For a while cultural baggage affected scientific judgement. But slowly, religious views and other attitudes caused by personal formation were weeded out of the science. Also, for many years psychologists presumed that any variation away from the normal (i.e. statistically most common) human response was wrong and therefore a condition, a syndrome, or a disorder. We transgender people who were the victims of such categorisation bitterly resented it, and in recent years called it “pathologising”, a pathology being any problem with the human body or mind.
However, things changed for the better - eventually. While being gay ceased to be a “disorder” over a quarter of a century ago, our fight took longer: Until it was taken off the books in 2013, transgender people were still categorised as suffering from “Gender Identity Disorder”.
For the record, and because it is important as the last major scientific categorisation of transgenderness, here is an overview of "Gender Identity Disorder". It comprised two main categories:
“Dual Role Transvestism” (the majority condition)
The criteria described for dual-role transvestism were
1. The individual feels a need to wear the clothes of the opposite sex
2. There is no sexual motivation for the crossdressing
3. The individual has no desire for a permanent change to the opposite sex.
No treatment was prescribed for dual-role transvestism, although sometimes it was recommended that the "patient" join a transvestite social club.
“Transsexualism” (the minority condition)
Transsexualism was described as the desire to live and be accepted as a member of the opposite sex, usually but not always accompanied by the wish to make his or her body as congruent as possible with the preferred sex through surgery and hormone treatment. The treatment for transsexualism was to allow surgery and hormone therapy as required.

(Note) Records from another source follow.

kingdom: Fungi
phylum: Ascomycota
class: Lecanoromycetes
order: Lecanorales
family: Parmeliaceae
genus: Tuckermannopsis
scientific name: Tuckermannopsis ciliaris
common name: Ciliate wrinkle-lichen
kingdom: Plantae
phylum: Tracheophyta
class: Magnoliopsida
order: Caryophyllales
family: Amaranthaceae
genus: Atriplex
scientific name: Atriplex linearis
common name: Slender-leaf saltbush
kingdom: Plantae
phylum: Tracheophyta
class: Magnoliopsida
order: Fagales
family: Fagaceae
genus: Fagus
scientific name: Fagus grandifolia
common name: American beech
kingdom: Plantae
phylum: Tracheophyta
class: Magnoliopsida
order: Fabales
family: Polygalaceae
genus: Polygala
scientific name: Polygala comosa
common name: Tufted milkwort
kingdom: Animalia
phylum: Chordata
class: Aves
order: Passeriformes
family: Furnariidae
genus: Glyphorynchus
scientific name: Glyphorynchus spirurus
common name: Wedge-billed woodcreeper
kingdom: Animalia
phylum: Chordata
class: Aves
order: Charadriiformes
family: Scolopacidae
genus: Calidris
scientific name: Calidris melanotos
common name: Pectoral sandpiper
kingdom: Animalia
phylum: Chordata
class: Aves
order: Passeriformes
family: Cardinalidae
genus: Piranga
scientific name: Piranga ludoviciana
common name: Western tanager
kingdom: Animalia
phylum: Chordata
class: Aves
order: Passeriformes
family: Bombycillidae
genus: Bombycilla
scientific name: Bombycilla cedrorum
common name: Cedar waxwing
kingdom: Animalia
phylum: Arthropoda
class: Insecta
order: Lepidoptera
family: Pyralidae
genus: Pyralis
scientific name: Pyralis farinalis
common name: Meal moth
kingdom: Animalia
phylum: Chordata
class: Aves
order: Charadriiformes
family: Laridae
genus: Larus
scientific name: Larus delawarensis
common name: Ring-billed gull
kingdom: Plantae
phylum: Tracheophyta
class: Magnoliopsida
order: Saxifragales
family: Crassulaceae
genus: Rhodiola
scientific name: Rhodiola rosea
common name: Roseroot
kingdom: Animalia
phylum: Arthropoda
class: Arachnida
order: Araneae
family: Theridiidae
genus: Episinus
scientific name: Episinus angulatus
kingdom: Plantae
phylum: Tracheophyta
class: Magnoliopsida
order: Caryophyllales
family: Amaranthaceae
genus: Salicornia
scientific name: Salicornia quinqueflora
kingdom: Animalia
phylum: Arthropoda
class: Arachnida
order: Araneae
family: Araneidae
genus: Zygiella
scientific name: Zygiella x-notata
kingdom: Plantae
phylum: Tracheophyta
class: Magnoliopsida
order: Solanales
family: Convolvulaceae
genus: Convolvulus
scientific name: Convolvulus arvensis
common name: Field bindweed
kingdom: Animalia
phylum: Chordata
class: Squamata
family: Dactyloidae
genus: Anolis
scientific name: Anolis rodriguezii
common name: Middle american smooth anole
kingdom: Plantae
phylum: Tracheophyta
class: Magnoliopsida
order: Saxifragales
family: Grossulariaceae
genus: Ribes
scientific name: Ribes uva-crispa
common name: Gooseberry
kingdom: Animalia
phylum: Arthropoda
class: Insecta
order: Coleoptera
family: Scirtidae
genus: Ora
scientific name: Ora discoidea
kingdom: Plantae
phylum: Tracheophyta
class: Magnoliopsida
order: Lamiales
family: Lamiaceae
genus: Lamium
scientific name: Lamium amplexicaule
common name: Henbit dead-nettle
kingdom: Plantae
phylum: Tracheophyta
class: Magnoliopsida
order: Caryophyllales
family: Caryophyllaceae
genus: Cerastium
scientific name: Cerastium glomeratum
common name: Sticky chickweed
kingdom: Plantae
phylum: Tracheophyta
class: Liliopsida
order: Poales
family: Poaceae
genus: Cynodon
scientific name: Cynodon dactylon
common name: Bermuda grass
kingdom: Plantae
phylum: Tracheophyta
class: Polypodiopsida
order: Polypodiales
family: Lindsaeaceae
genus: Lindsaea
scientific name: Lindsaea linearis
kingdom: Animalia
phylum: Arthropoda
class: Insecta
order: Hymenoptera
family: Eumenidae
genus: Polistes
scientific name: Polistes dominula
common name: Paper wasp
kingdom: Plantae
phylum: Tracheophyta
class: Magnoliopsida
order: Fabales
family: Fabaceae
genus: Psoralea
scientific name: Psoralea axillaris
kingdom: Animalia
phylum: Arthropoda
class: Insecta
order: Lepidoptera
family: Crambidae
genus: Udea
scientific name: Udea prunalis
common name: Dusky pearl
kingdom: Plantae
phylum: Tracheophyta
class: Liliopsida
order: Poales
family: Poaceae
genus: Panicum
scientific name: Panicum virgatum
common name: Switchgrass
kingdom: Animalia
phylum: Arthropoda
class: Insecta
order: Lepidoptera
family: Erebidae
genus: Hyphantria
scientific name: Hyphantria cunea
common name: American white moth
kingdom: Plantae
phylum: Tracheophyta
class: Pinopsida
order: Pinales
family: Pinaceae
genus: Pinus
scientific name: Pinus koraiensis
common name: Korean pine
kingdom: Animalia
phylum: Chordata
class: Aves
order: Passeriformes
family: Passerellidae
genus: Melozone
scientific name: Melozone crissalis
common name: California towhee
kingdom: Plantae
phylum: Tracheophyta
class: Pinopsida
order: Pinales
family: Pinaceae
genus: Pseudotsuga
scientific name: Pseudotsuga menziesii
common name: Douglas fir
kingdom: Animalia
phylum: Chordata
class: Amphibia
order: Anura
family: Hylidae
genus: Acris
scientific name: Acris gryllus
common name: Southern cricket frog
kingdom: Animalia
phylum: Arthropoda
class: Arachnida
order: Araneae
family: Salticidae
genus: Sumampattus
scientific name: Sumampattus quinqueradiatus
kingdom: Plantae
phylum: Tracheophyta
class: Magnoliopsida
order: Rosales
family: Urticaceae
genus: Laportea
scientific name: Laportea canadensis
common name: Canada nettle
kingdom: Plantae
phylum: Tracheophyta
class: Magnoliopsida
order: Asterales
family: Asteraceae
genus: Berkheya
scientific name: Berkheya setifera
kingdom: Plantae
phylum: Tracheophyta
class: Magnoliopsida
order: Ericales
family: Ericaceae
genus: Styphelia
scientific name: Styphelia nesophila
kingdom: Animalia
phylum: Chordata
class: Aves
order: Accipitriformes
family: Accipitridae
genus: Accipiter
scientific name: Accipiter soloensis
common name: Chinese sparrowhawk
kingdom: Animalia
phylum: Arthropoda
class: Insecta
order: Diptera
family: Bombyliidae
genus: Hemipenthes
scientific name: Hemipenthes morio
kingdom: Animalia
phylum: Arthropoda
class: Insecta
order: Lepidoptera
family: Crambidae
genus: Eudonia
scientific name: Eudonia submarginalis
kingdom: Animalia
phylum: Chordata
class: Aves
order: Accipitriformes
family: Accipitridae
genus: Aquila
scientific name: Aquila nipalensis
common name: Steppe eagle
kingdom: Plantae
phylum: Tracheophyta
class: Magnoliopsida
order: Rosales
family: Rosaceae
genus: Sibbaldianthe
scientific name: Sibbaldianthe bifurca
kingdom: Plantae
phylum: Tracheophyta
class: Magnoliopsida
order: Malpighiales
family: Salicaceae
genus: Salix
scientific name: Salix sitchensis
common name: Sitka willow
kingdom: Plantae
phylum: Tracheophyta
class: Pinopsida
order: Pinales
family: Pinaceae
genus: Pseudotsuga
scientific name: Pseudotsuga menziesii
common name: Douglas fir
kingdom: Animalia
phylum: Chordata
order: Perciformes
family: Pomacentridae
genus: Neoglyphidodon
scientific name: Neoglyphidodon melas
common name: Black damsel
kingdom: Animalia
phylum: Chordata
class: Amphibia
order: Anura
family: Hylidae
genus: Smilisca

In 2013, everything changed. ”Gender Identity Disorder” was removed from the diagnostic manuals. Like being gay, today being transgender is no longer deemed to be a disorder. Psychology has finally accepted that being transgender is just a normal variation of humanity.
Nevertheless some controversy remains. The small minority of transgender people who feel they were born in the wrong body still have a listing in the diagnostic manuals. This is “Gender Dysphoria”, which is defined as distress at the incongruity between their physical bodies and the gender with which they identify.
The argument against “Gender Dysphoria” is the familiar one: That it is a pathologisation and that it stigmatizes those whom it labels. The argument in favour is that, without a condition to treat, medical intervention via hormones and surgery cannot be justified.
For us recently liberated dual-role transvestites however, the controversy over “Gender Dysphoria” is not directly relevant, much as we may sympathise from the sidelines. For us, the most important thing is that being transgender itself is no longer seen as a problem. To a modern care professional, being transgender is no longer an issue.